Little Juniata River, located in the Southern region of Central Pennsylvania, is a river that's making a comeback with help from the Pennsylvania Fish and Boat Commission and environmental awareness. Throughout the 1960s, raw sewage and pollutants from local mills ran into the Little Juniata from towns above. Cleanup started in the early '70s and today, the Little Juniata is a large river with large deep pools, moderate water, and prolific hatches supporting the thousands of fingerlings stocked by the Pennsylvania Fish and Boat Commission each year. This river is one of the finest in the State of Pennsylvania, running through two counties (Blair and Huntington).
Above Tyrone, the Little Juniata is a marginal stream that is supported by only a few water sources.
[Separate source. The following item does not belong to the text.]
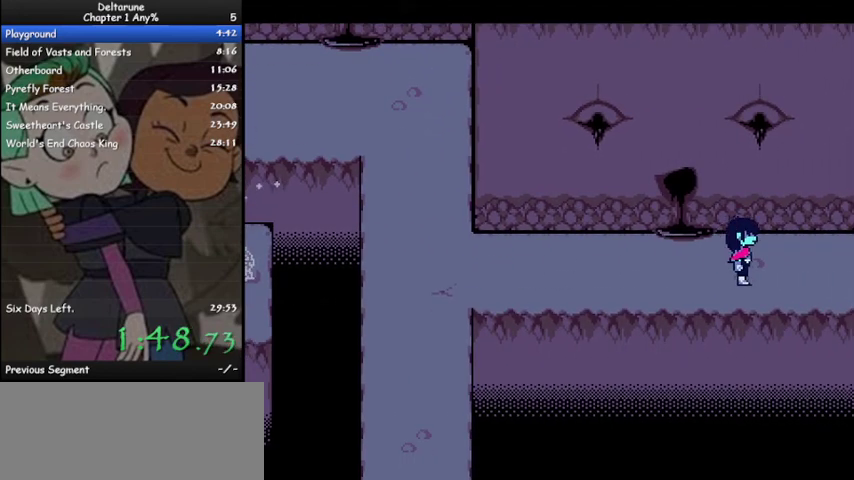
{"keys": ["ctrl", "right", "shift"], "events": []}
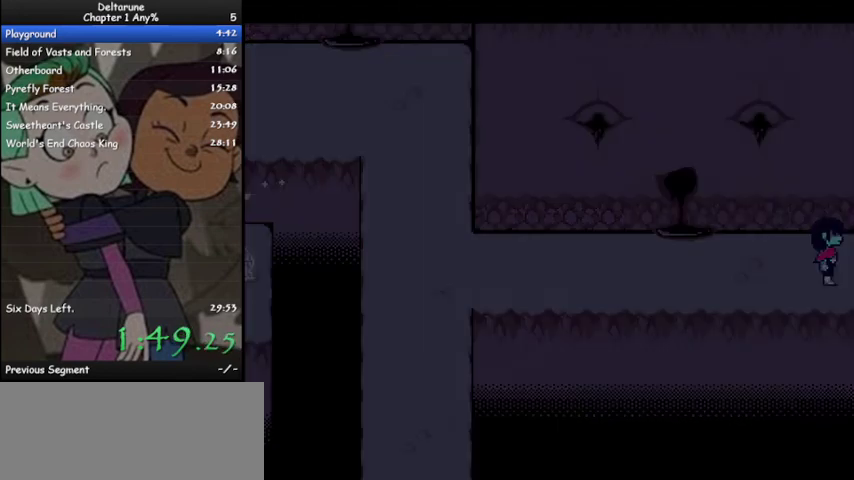
{"keys": ["ctrl", "right", "shift"], "events": []}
Once the river passes through Tyrone, it runs through limestone cliffs, making it a true limestone river. It continues south and when it reaches the village of Spruce Creek it picks up numerous, different sized, limestone springs that help keep its water temperatures down during the hot summer months. The PFBC has designated 13.5 miles of the river as an All Tackle Catch and Release area. This area is from the railroad bridge at the east (downstream) border of Ironville downstream to the mouth.
In the village of Spruce Creek, you can gain access to the river via paved roads that run along it. For about a mile downstream from the R 45 Bridge at Spruce Creek, both sides of the Little Juniata are posted against trespassing. Just after this area, the Little Juniata flows through Rothrock State Forest (Barree Gorge) and only is accessible by walking trails.
This area of river has many deep pools, riffles and prolific hatches. Casting and wading in this area can be extremely difficult. Be careful, as some of these deep pools run right along the bank.
Below the Gorge to SR 305 near Petersburg, the river can be accessed from paved roads once again. Just below where SR 305 crosses, the Little Juniata merges with the Frankstown Branch to form the Juniata River. This section of river has many deep pools and fast-moving water that can be very dangerous. In addition, you can easily trip on the boulders that lie beneath the water surface. Be sure to bring along a wading stick for additional safety.
Overall, the Little Juniata produces good hatches, and they are getting better each year. Water temperatures can reach the low to mid '70s during summer's peak heating. The majority of the fish are brown trout, and keep in mind that only fingerlings are stocked. The fish take on the similarities of wild trout very quickly, and you'll find many truly wild river-bred fish around, especially from Spruce Creek to the mouth. Visit a local fly shop to gain a better understanding of the hatches you'll find on the Little Juniata River at any particular time.
Since the Little Juniata is making a comeback, isn't it time you came back to fish this river in the Southern region of Central Pennsylvania?